ABOUT THIS EXERCISE: The expected output is the full data, repeated exactly, without pictures.

*-*-*

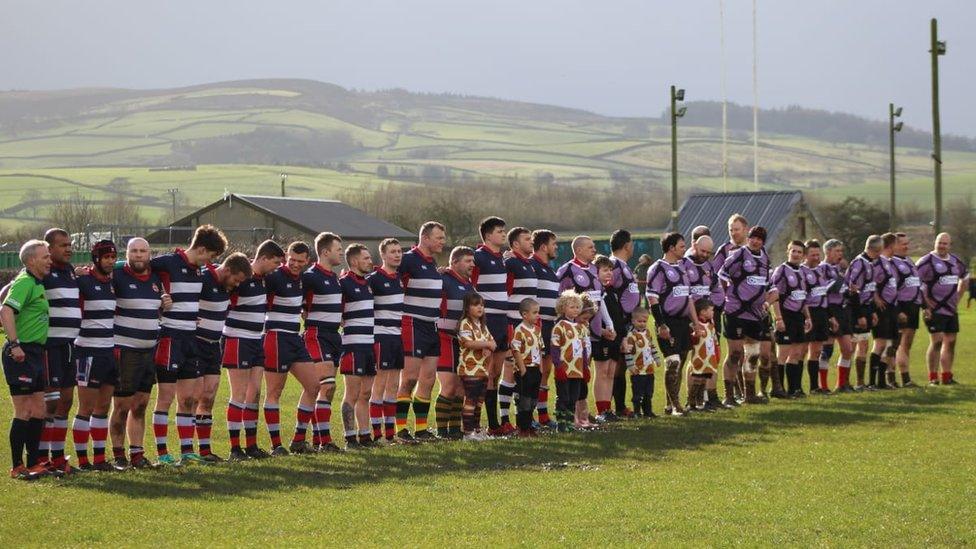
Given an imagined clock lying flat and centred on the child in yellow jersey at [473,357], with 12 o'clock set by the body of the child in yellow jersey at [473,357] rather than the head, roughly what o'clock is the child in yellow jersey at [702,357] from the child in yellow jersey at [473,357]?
the child in yellow jersey at [702,357] is roughly at 9 o'clock from the child in yellow jersey at [473,357].

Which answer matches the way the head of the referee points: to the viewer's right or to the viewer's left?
to the viewer's right

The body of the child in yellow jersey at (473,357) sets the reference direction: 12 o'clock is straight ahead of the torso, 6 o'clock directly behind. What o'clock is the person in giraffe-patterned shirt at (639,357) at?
the person in giraffe-patterned shirt at (639,357) is roughly at 9 o'clock from the child in yellow jersey at (473,357).

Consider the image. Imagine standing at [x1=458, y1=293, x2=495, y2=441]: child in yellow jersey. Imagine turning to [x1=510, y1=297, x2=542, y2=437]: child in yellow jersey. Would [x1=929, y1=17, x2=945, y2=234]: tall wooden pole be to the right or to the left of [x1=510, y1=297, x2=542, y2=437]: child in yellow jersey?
left

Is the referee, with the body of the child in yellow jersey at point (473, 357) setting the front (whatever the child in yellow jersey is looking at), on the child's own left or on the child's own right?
on the child's own right
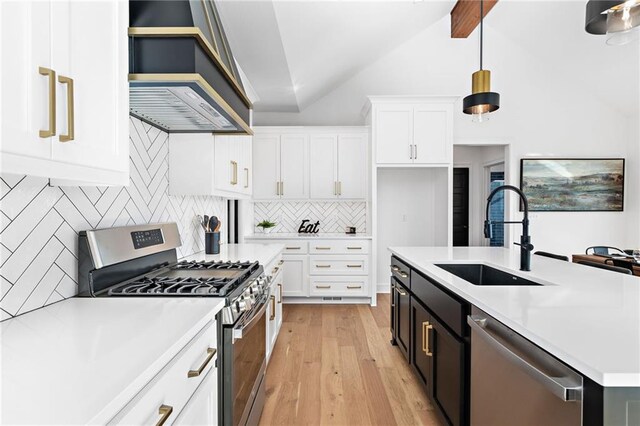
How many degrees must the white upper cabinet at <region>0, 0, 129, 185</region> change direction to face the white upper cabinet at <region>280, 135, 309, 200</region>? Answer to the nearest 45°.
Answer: approximately 90° to its left

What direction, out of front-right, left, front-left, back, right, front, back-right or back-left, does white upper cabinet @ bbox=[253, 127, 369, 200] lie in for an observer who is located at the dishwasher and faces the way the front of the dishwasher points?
right

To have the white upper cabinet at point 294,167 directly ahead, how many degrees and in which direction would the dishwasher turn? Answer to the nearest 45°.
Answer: approximately 90° to its right

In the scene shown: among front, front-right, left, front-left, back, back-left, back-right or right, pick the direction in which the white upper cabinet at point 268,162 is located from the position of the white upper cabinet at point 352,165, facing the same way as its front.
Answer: right

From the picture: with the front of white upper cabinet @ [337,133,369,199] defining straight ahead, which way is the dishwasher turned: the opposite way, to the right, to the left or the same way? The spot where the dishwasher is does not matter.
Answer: to the right

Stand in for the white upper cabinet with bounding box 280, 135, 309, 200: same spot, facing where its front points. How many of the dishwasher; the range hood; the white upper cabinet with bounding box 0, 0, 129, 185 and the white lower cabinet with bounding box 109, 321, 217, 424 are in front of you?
4

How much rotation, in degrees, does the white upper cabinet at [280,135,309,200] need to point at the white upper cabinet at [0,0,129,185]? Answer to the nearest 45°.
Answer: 0° — it already faces it

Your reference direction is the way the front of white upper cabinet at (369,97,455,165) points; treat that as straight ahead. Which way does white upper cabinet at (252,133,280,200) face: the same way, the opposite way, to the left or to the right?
the same way

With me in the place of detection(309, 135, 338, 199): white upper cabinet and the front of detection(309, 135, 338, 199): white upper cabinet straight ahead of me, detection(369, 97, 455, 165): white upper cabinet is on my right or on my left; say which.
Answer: on my left

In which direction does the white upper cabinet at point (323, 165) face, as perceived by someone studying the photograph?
facing the viewer

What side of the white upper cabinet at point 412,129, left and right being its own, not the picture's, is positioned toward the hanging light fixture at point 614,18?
front

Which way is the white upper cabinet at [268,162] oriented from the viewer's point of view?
toward the camera

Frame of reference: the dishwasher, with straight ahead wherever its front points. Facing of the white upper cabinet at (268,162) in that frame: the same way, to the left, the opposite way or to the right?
to the left

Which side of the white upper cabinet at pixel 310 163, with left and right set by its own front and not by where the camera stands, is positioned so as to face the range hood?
front

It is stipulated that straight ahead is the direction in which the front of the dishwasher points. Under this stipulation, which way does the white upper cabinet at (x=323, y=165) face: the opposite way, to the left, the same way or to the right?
to the left

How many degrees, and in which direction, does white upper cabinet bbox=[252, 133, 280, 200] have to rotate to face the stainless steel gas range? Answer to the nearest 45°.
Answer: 0° — it already faces it

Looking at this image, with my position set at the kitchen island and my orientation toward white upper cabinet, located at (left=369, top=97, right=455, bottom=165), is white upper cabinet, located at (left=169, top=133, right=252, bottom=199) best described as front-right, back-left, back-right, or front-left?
front-left

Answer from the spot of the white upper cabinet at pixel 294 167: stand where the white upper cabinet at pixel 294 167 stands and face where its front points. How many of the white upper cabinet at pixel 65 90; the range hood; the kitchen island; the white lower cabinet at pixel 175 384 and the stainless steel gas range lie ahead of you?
5
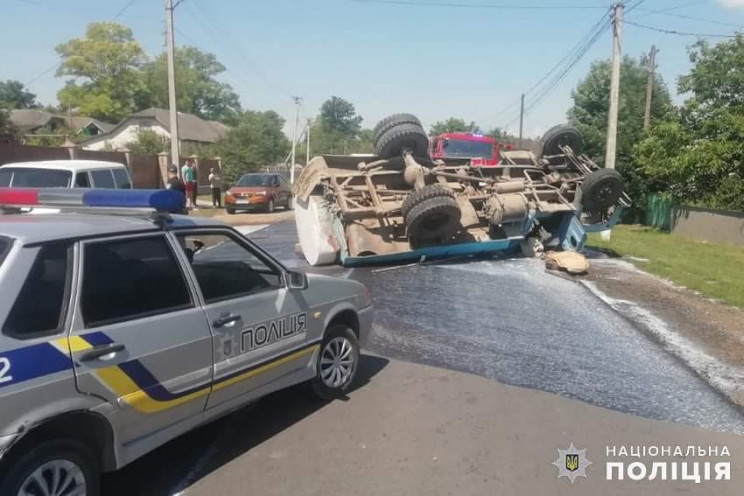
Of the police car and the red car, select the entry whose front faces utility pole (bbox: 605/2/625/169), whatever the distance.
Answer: the police car

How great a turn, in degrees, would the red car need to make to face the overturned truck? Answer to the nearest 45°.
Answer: approximately 45° to its left

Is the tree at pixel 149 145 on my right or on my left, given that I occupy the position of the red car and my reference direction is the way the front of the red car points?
on my right

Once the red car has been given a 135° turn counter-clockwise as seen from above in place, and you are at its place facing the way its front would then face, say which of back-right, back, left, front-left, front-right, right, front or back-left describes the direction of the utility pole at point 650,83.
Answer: front

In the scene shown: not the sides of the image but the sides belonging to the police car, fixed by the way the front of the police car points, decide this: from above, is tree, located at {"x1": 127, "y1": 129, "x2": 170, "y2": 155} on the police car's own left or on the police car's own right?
on the police car's own left

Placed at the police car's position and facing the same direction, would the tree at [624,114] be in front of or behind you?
in front

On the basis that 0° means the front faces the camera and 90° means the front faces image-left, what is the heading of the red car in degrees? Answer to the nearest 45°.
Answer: approximately 45°

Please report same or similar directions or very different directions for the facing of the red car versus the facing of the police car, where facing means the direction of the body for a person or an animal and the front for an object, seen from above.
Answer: very different directions

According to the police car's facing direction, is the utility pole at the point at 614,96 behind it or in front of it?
in front

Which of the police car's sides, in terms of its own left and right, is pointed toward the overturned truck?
front

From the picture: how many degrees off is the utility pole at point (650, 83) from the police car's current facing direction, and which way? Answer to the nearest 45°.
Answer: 0° — it already faces it

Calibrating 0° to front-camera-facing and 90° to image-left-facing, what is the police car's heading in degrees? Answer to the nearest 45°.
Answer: approximately 225°

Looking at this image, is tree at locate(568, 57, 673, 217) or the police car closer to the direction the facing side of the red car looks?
the police car
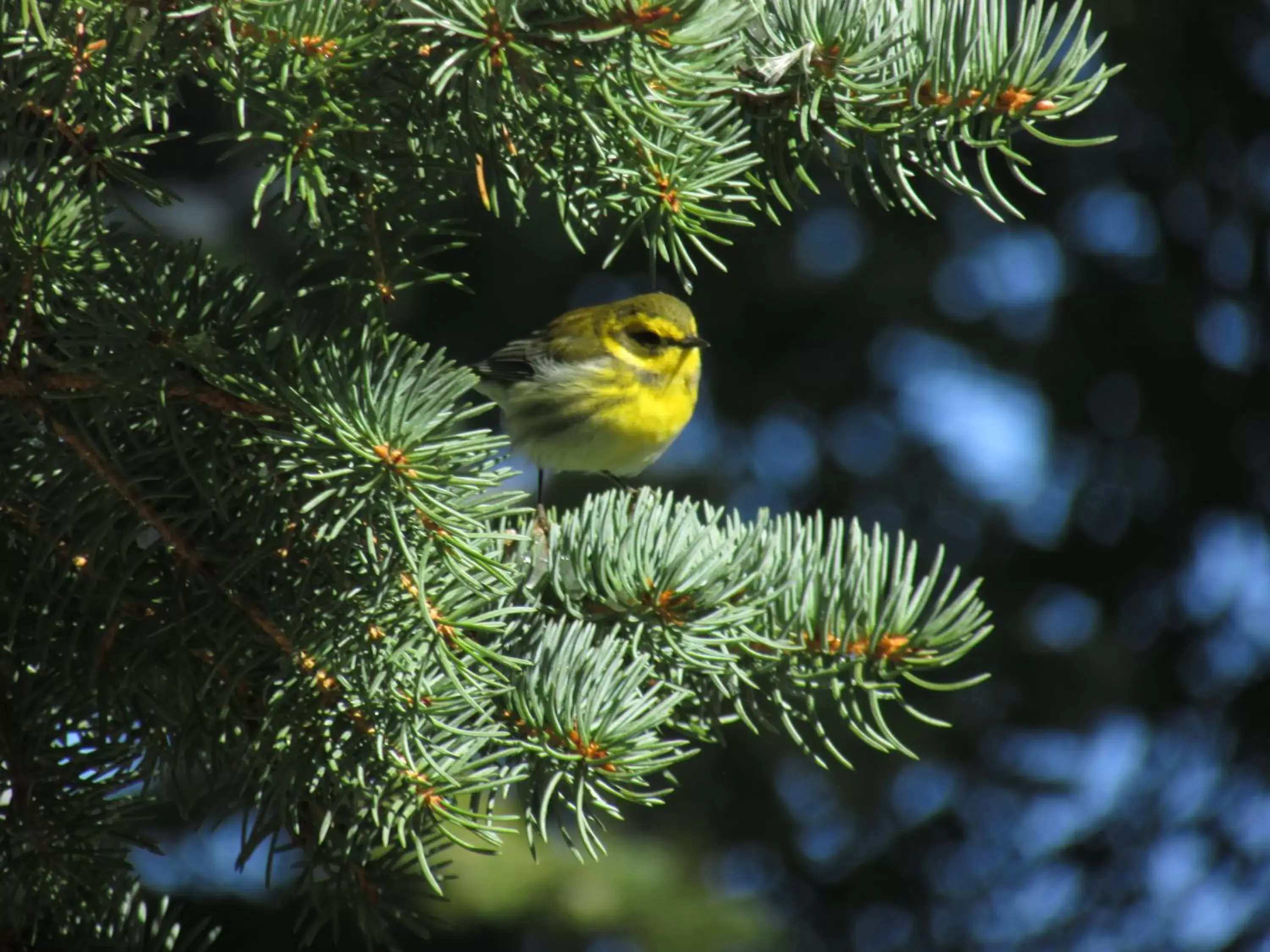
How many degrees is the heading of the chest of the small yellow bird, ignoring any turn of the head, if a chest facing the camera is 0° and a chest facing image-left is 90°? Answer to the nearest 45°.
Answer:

*-*-*

EXERCISE RESPONSE:
Given an imagined clock lying flat and centred on the child in yellow jersey at [473,357], with 12 o'clock set by the body of the child in yellow jersey at [473,357] rather than the head, roughly what o'clock is the child in yellow jersey at [702,357] from the child in yellow jersey at [473,357]?
the child in yellow jersey at [702,357] is roughly at 9 o'clock from the child in yellow jersey at [473,357].

Which answer matches the way the head of the referee points: to the viewer's right or to the viewer's left?
to the viewer's right

The body of the child in yellow jersey at (473,357) sets the reference direction: 12 o'clock is straight ahead of the torso, 6 o'clock directly behind. What o'clock is the person in giraffe-patterned shirt at (639,357) at?
the person in giraffe-patterned shirt at (639,357) is roughly at 9 o'clock from the child in yellow jersey at (473,357).

Consider the image. Imagine standing at [x1=458, y1=293, x2=495, y2=441]: child in yellow jersey. Imagine turning to [x1=510, y1=297, x2=542, y2=437]: child in yellow jersey. Would [x1=929, y1=17, x2=945, y2=234]: tall wooden pole be to the right or to the left of [x1=510, y1=297, x2=542, y2=437]: child in yellow jersey?
left

Is the referee, with the body of the child in yellow jersey at point (473, 357) setting the front (whatever the child in yellow jersey is looking at), on the child's own left or on the child's own right?
on the child's own right
How many degrees must the white upper cabinet at <region>0, 0, 129, 185</region> change direction to face the white upper cabinet at <region>280, 135, 309, 200</region>? Answer to the nearest 45°.
Answer: approximately 90° to its left

What direction, out of front-right, left, front-left, back, right, front, back-right or back-left, does white upper cabinet @ bbox=[253, 127, 369, 200] lie in for an observer who is located at the dishwasher and faces the way the front of the dishwasher points?
right

To have the white upper cabinet at point 294,167 directly ahead, how many degrees and in which direction would the dishwasher turn? Answer to the nearest 45°.
Answer: approximately 90° to its right

In the scene shown: among front, front-right, left, front-left, back, back-left, back-right or right, pick the direction in which the white upper cabinet at point 268,162 is located from the position of the white upper cabinet at point 352,165, facing the same way as its front.
Answer: right

From the picture: with the front of white upper cabinet @ [337,133,369,199] defining straight ahead, which way is the dishwasher turned: the opposite way, to the right, to the left or the same way? The spot where the dishwasher is does not matter.
Answer: to the right

Stand in for the white upper cabinet with bounding box 280, 135, 309, 200: same spot, facing where its front points. How many of the dishwasher; the range hood; the white upper cabinet with bounding box 0, 0, 129, 185 and the white lower cabinet with bounding box 109, 321, 217, 424 are in front of you?
4

How much rotation, in degrees, does the white upper cabinet at [280,135,309,200] need to point at the white upper cabinet at [0,0,129,185]? Answer to the nearest 45°.
Answer: 0° — it already faces it

Your reference direction is the way the front of white upper cabinet at (369,97,455,165) points; treat that as straight ahead. Which way does white upper cabinet at (252,133,280,200) face: the same way, the opposite way, to the left or to the right?
the same way

With me in the place of detection(309, 135, 338, 199): white upper cabinet and the front of detection(309, 135, 338, 199): white upper cabinet straight ahead of me, detection(369, 97, 455, 165): white upper cabinet is on my right or on my left; say which.
Answer: on my left

In which direction does the white upper cabinet at point (323, 165) face, as perceived by someone studying the photograph?
facing the viewer

What side of the white upper cabinet at point 412,129, left and right being its own, not the picture's, is positioned toward the hanging light fixture at point 614,18?
front

Which way is the white upper cabinet at [268,162] oriented from the viewer's point of view?
toward the camera

Frame of reference: the dishwasher, with straight ahead wherever its front points. Facing of the white upper cabinet at (268,162) in that frame: the same way, to the left, the opposite way or to the right?
to the left

Which side of the white upper cabinet at pixel 310 163, with left and right set by its own front and not by where the camera stands, is positioned so as to face the range hood?
front

It is stipulated that straight ahead is the direction in which the front of the dishwasher points. Under this stipulation, which way does the white upper cabinet at (x=323, y=165) face: the opposite way, to the left, the same way or to the right?
to the left

How many degrees, and in which direction, does white upper cabinet bbox=[252, 133, 280, 200] have to rotate to face the stainless steel gas range? Answer to the nearest 45°.
Answer: 0° — it already faces it

Looking at this image, with my position set at the kitchen island and my orientation toward white upper cabinet, located at (left=369, top=97, right=455, bottom=165), is white upper cabinet, located at (left=169, top=133, right=252, bottom=199) best described as front-right, back-left, back-right, or front-left?
front-left

Answer from the spot of the white upper cabinet at pixel 294 167: stand where the white upper cabinet at pixel 294 167 stands and face where its front points. How many of the white upper cabinet at pixel 65 90; the range hood; the kitchen island; the white lower cabinet at pixel 175 384 and the stainless steel gas range lie ahead of you?
5
Of the police car and the red car, select the entry whose front faces utility pole (bbox: 605/2/625/169), whatever the distance.
Answer: the police car

How great a turn, in degrees, would the red car need to make to face the overturned truck? Answer to the nearest 45°.
Answer: approximately 45° to its left

Is the tree at pixel 149 145 on my right or on my left, given that I occupy the position of the red car and my reference direction is the way the front of the red car points?
on my right

Once the red car has been given a 135° turn counter-clockwise as seen from above in place, and you are at its place facing the way its front would then face, say which of back-right, back, left, front-left, front-right, right, front or back-left describes the direction of the utility pole at point 650,83.
Answer: front

In the scene shown: not the sides of the image but the sides belonging to the police car, fixed by the way the front of the police car points, decide this: from above, is tree, located at {"x1": 127, "y1": 129, "x2": 170, "y2": 155} on the police car's own left or on the police car's own right?
on the police car's own left

Placed at the police car's position and facing the same direction, would the tree at [624,114] be in front of or behind you?
in front

On the basis that 0° means the front faces the camera and 90° means the front faces image-left, what is the heading of the red car in degrees? Answer to the nearest 45°.
Answer: approximately 45°

Please report same or similar directions or very different directions for the facing of the red car versus the facing of the police car, where facing means the direction of the body for a person or an animal and the front for an object, seen from above.
Answer: very different directions

According to the police car's facing direction, is the utility pole at the point at 614,96 behind it or in front of it?
in front

Which of the police car's sides, in terms of its own left and right, is pointed toward the overturned truck?
front

From the picture: how many degrees off is the utility pole at point (650, 83) from the police car's current facing direction, and which way? Answer to the nearest 45°.
Answer: 0° — it already faces it

Calibrating 0° to front-camera-facing and 90° to image-left-facing, what is the police car's heading in degrees? Answer to the nearest 45°.
Answer: approximately 225°

Looking at this image, is tree at locate(568, 57, 673, 217) or the police car closer to the direction the facing side of the red car looks?
the police car
How many degrees is the heading of the chest of the small yellow bird, ignoring any turn of the head, if a chest facing the camera is 0° and a chest facing image-left is 90°? Answer to the nearest 45°.
Answer:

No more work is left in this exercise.